Hold a workshop. Stick post-its on the wall. As a team, imagine a day in Taro’s life.
There are tens of thousands of 35-year-old camping-loving IT workers in real life. Will those tens of thousands open their wallets for the same things? Within that same population, the people who chase garage gear and the people who immerse in the Snow Peak universe spend differently. The moment of purchase is not the same.
A persona pretends to define “who we’re talking to” while defining nothing about “what actually lands.”
The real question is which culture they live inside.
What strikes them as beautiful. What strikes them as embarrassing. Which language they trust. Which visuals they open to. Age and income do not determine that. The culture they belong to does.
Patagonia resonates with environmentally conscious audiences not because of clever ads, but because the brand is plugged into the culture of environmentalism itself.

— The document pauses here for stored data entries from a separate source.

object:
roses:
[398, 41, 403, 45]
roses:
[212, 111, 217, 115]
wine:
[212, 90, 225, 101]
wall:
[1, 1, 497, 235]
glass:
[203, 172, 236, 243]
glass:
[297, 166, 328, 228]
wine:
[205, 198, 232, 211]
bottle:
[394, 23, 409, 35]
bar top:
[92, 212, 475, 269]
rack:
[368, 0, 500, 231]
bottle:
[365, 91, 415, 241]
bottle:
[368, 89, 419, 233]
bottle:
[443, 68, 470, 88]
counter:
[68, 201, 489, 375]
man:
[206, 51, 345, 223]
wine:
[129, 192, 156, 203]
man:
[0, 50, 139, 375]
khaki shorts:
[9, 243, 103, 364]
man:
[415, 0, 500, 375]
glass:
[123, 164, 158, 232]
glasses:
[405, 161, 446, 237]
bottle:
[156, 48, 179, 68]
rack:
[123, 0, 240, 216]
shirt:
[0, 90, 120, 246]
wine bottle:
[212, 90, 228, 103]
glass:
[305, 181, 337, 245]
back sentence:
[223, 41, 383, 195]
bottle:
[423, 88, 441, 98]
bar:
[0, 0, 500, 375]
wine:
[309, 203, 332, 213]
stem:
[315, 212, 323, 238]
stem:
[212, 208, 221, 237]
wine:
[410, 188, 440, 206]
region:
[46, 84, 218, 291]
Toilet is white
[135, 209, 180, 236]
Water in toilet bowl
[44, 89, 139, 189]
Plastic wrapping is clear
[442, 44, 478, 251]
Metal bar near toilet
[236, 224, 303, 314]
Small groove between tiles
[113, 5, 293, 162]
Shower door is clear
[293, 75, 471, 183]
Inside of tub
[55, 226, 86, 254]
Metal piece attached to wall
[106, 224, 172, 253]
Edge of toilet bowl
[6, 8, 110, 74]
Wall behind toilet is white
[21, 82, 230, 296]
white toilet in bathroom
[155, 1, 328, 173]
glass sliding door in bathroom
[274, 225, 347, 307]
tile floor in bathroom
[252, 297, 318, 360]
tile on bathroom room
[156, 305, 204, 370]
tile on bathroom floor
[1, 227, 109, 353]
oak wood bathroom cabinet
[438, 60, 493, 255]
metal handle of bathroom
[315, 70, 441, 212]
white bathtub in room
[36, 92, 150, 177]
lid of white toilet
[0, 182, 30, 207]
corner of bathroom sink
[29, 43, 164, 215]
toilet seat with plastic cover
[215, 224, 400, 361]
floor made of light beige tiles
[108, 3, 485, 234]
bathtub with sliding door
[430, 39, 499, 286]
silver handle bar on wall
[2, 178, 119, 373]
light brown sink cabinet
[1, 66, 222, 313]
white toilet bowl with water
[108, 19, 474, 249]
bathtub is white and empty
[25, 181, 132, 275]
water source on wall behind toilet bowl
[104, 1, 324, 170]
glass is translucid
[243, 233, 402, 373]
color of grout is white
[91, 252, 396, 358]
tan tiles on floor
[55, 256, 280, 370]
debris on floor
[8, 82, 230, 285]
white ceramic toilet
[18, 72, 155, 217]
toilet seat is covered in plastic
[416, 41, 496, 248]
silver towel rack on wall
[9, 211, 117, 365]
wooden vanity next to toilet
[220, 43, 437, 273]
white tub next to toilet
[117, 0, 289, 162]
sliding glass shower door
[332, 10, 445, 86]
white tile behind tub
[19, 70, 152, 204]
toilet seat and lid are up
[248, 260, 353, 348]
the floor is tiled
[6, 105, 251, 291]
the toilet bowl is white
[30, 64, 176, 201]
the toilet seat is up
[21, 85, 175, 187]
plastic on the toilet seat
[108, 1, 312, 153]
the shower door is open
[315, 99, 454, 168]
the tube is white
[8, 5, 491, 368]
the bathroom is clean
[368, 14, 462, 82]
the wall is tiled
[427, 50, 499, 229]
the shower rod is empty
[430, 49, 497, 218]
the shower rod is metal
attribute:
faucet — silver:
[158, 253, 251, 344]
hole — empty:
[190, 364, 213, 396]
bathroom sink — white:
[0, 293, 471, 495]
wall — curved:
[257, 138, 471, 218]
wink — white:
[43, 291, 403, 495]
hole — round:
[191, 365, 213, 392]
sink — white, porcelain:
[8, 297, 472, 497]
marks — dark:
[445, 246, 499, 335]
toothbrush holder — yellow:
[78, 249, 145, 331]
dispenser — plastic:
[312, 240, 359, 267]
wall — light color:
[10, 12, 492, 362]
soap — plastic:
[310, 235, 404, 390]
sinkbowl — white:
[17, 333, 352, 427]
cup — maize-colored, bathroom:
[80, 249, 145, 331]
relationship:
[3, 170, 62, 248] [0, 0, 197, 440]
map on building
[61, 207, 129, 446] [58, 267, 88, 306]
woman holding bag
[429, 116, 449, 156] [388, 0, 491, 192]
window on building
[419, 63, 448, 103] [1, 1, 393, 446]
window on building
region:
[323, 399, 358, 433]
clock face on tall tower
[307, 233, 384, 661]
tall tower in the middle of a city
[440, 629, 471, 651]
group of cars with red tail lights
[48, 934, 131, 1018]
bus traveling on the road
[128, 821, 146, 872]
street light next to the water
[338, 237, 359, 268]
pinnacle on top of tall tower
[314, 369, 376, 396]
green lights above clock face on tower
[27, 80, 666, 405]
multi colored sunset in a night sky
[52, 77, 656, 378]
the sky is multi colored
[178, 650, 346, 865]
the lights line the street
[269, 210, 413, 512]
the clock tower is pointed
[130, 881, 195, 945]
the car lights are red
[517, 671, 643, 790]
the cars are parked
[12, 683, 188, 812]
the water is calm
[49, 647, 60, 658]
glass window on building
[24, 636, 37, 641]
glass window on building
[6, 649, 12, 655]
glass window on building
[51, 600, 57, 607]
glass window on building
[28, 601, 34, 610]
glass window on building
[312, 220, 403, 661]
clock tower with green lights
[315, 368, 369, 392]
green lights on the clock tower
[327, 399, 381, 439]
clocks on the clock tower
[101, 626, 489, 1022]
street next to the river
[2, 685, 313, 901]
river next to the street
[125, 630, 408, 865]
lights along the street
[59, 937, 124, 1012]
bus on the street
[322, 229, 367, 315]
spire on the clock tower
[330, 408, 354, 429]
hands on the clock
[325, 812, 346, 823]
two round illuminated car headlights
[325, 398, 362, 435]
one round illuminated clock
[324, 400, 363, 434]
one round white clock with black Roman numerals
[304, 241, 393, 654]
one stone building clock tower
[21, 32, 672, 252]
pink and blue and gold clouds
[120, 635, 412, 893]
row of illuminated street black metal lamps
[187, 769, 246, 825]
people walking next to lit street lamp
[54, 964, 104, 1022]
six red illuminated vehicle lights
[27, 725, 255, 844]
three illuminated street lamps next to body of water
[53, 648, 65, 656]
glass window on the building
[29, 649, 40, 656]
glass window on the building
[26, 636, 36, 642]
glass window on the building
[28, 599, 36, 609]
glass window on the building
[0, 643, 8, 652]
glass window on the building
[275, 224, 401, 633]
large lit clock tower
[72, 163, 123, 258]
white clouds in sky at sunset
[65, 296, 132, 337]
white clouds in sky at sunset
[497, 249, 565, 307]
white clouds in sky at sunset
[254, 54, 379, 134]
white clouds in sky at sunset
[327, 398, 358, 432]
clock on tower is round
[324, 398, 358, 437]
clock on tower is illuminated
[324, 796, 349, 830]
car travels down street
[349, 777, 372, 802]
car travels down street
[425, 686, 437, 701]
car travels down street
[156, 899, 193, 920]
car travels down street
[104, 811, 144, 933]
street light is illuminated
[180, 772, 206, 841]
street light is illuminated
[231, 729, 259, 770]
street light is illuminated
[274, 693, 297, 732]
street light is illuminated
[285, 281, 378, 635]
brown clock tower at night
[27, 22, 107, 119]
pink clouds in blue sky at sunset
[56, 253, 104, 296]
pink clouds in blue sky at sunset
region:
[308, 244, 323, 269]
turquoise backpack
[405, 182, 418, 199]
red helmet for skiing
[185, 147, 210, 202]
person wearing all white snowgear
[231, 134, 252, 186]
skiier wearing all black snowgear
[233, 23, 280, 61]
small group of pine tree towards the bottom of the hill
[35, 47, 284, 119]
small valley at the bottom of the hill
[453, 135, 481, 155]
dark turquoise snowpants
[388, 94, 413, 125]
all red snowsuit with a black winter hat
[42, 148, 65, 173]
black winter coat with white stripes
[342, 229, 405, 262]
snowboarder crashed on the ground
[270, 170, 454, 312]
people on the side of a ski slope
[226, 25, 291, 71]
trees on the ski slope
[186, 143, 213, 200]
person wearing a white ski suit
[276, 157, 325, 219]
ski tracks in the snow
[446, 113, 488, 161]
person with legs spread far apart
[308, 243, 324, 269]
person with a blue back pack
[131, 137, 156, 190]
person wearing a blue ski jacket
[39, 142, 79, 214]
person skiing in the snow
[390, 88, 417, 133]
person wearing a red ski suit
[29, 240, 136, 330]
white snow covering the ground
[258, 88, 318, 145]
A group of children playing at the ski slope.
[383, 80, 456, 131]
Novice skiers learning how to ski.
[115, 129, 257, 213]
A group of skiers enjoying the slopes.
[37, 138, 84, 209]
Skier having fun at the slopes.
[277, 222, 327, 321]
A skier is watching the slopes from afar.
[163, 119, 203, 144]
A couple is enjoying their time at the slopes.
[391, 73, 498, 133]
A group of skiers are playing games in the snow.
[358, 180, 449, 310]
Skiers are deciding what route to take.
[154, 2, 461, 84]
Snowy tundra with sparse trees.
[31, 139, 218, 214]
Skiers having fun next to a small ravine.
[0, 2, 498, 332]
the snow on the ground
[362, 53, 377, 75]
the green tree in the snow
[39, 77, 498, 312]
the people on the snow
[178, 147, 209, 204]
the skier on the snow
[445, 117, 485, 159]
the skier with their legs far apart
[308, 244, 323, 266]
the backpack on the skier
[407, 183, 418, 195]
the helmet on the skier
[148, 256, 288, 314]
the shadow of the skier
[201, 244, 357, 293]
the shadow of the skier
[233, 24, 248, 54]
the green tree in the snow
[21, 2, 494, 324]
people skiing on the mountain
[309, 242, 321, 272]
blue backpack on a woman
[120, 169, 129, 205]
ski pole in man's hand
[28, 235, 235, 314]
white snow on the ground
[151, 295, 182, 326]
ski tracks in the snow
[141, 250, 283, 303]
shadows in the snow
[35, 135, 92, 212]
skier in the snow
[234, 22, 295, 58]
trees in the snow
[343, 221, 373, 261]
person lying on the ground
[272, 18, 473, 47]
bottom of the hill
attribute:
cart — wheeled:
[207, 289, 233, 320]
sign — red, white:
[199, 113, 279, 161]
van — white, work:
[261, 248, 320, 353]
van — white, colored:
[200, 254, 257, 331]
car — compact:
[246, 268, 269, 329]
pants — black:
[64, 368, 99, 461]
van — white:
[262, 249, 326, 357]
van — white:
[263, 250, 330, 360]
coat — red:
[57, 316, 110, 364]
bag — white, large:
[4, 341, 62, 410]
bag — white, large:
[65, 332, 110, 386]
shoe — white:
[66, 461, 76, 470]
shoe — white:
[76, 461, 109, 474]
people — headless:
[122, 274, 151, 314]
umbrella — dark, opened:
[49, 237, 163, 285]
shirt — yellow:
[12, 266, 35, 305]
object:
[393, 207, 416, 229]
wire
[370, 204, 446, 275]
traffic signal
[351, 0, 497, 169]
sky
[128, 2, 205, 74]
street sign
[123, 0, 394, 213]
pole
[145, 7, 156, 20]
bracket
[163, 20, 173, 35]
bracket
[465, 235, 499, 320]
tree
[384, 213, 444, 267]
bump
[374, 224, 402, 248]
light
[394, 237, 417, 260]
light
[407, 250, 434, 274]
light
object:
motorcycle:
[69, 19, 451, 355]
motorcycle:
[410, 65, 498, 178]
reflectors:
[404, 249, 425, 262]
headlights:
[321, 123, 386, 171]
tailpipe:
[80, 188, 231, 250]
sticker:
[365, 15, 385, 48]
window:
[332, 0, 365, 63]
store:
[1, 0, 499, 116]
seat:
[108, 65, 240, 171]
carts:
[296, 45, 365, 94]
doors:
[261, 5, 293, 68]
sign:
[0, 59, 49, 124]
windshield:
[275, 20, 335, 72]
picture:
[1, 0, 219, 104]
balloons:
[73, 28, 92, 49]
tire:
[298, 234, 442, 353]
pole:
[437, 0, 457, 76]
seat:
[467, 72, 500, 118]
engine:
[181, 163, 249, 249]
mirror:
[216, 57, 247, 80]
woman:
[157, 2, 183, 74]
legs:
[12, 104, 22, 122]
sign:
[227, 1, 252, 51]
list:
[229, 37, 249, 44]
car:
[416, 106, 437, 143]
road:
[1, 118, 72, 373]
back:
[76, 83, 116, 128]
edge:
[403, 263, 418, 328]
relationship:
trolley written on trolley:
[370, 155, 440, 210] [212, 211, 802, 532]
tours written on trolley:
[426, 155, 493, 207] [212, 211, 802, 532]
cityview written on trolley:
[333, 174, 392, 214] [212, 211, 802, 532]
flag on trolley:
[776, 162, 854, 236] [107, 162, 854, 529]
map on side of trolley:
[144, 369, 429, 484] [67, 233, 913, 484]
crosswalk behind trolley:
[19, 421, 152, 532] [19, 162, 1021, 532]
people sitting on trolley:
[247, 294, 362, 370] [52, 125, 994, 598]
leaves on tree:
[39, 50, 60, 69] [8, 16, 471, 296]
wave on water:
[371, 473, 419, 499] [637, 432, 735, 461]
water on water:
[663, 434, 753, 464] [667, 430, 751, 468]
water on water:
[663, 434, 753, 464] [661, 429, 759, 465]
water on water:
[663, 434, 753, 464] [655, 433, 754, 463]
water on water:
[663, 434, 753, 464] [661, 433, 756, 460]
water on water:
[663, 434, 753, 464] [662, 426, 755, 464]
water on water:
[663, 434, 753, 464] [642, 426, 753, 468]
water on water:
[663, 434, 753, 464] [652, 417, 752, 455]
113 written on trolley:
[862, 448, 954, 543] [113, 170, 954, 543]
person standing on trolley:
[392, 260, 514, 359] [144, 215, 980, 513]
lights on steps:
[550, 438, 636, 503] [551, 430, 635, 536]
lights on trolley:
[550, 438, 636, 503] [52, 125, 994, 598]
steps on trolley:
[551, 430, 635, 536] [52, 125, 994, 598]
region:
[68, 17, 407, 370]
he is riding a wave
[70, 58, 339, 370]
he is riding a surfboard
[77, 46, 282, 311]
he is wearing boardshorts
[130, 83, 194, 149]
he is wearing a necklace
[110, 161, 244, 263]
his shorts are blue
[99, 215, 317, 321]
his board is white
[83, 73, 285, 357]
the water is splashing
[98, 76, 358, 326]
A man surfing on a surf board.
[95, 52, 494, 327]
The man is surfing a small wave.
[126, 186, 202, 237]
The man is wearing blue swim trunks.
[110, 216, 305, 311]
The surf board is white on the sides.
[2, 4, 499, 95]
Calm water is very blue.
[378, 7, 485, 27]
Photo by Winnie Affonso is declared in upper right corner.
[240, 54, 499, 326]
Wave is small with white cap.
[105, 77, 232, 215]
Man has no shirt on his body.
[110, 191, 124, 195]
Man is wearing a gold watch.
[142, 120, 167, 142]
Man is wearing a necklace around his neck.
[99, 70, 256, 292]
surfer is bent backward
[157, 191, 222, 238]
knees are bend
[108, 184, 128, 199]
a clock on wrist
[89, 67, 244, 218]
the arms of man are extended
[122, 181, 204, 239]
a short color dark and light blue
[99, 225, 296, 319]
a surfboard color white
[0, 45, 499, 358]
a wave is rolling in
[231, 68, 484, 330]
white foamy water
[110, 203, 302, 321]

Before selling a product, the brand has a place inside the culture.
The funnel designs how to drop people. The real question is where to stand.
Which culture do you connect to? Will the people inside that culture accept this brand as one of their own? Without planning that in advance, no amount of media spend or funnel diagramming will hit anything.
Not the line of awareness → interest → purchase. The plane of “we exist inside this culture, with this atmosphere.”
What lies past the funnel illusion is a more fundamental question.
Whose culture does this brand live inside, and with what atmosphere?
Sitting with that question is the work that begins where the funnel ends.